▶ DATA RECORDS
....
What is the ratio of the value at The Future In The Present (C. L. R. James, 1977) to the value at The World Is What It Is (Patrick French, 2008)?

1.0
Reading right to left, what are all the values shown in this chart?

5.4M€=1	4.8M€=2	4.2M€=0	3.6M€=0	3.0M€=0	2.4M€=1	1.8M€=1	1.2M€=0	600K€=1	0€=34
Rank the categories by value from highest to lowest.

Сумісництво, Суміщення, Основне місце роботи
....
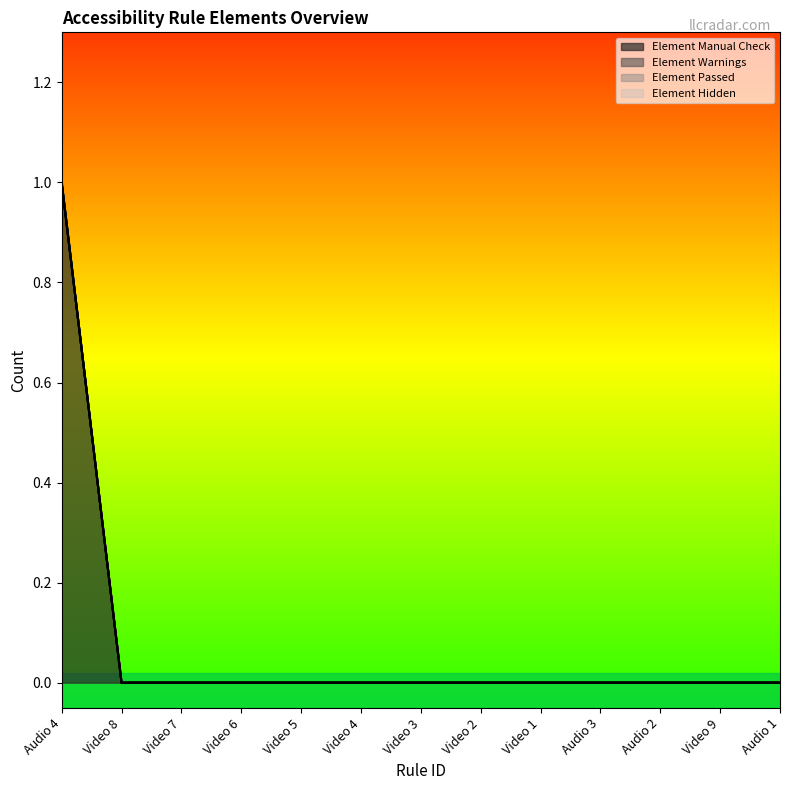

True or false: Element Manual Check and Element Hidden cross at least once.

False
....
▶ TASK OBJECTIVE
Convert the rows, starting at the line that contains "What is the" and ending with the line that contains "Rank the categories", into a numbered list with the blank lines removed.

▶ TASK SOLUTION
1. What is the ratio of the value at The Future In The Present (C. L. R. James, 1977) to the value at The World Is What It Is (Patrick French, 2008)?
2. 1.0
3. Reading right to left, what are all the values shown in this chart?
4. 5.4M€=1	4.8M€=2	4.2M€=0	3.6M€=0	3.0M€=0	2.4M€=1	1.8M€=1	1.2M€=0	600K€=1	0€=34
5. Rank the categories by value from highest to lowest.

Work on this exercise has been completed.